Pour A. que les débats sur la seule vraie science (TM) indispose.
À la mi-décembre, un ingénieur partagea cet article de RFI au titre provocateur: L’économie n’est pas «une science, mais une idéologie», provoquant une sainte ire chez deux économistes. Foutaises! s’écria l’un. Balivernes! confirma l’autre. Il est fort probable qu’aucun des trois n’ait lu l’article. La chose est d’ailleurs presque certaine. L’aurait-il lu, notre ingénieur qui, par définition, est plus technicien que scientifique, aurait compris qu’il n’y avait là rien pour conforter sa fausse fierté d’appartenir à la seule vraie science (TM), la physique. Nos deux économistes, s’ils avaient pris le temps de lire la réflexion de l’économiste bien connu Yash Tandon, auraient compris que celui-ci faisait référence à la mainstream de la discipline; celle que l’on enseigne dans les grandes universités anglo-saxonnes; celle dont son ancienne école, la London School of Economics, est un Haut-Lieu; celle qui est à l’oeuvre dans les institutions financières internationales; celle que récompensa, exclusivement, avant la crise de 2008, le faux Prix (de la banque de Suède en mémoire d’Alfred) Nobel de l’économie.
Le libre-échange est un mythe. Le commerce, certes, n’a pas toujours été une guerre. L’Afrique et l’Asie ont échangé pendant des siècles sans éprouver le besoin de se coloniser l’une l’autre. Les comptoirs coloniaux puis l’esclavage, il y a 400 ans, ont introduit un élément de violence dans le capitalisme moderne, en faisant de l’être humain une matière première. Ses effets, minimisés dans la pensée comme dans l’enseignement de l’histoire en Occident, ne sont pas assez explorés.

Données fournies:
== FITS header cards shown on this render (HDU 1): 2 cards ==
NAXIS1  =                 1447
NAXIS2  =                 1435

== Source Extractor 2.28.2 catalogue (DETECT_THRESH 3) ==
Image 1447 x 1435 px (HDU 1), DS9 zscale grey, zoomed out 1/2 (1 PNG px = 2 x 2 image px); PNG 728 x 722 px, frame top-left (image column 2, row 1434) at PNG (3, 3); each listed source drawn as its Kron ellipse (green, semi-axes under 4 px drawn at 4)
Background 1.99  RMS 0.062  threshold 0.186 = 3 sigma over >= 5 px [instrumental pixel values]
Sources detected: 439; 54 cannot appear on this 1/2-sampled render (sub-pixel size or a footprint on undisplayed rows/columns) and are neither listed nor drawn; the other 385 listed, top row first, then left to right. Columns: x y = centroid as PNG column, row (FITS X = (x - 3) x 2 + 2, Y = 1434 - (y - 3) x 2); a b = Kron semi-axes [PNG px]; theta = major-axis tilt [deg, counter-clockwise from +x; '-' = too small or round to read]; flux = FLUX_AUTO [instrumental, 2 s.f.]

Consignes:
- 1) Recopiez à l'identique, dans le texte sur l'économie, tout ce qui va de « Le libre-échange est » jusqu'à « pas assez explorés. ».
- 2) Dans le texte sur l'économie, relevez toutes les propositions commençant par « celle » qui décrivent le courant dominant de la discipline.

Réponses:
- 1)
Le libre-échange est un mythe. Le commerce, certes, n’a pas toujours été une guerre. L’Afrique et l’Asie ont échangé pendant des siècles sans éprouver le besoin de se coloniser l’une l’autre. Les comptoirs coloniaux puis l’esclavage, il y a 400 ans, ont introduit un élément de violence dans le capitalisme moderne, en faisant de l’être humain une matière première. Ses effets, minimisés dans la pensée comme dans l’enseignement de l’histoire en Occident, ne sont pas assez explorés.

- 2)
- celle que l'on enseigne dans les grandes universités anglo-saxonnes
- celle dont son ancienne école, la London School of Economics, est un Haut-Lieu
- celle qui est à l'oeuvre dans les institutions financières internationales
- celle que récompensa, exclusivement, avant la crise de 2008, le faux Prix (de la banque de Suède en mémoire d'Alfred) Nobel de l'économie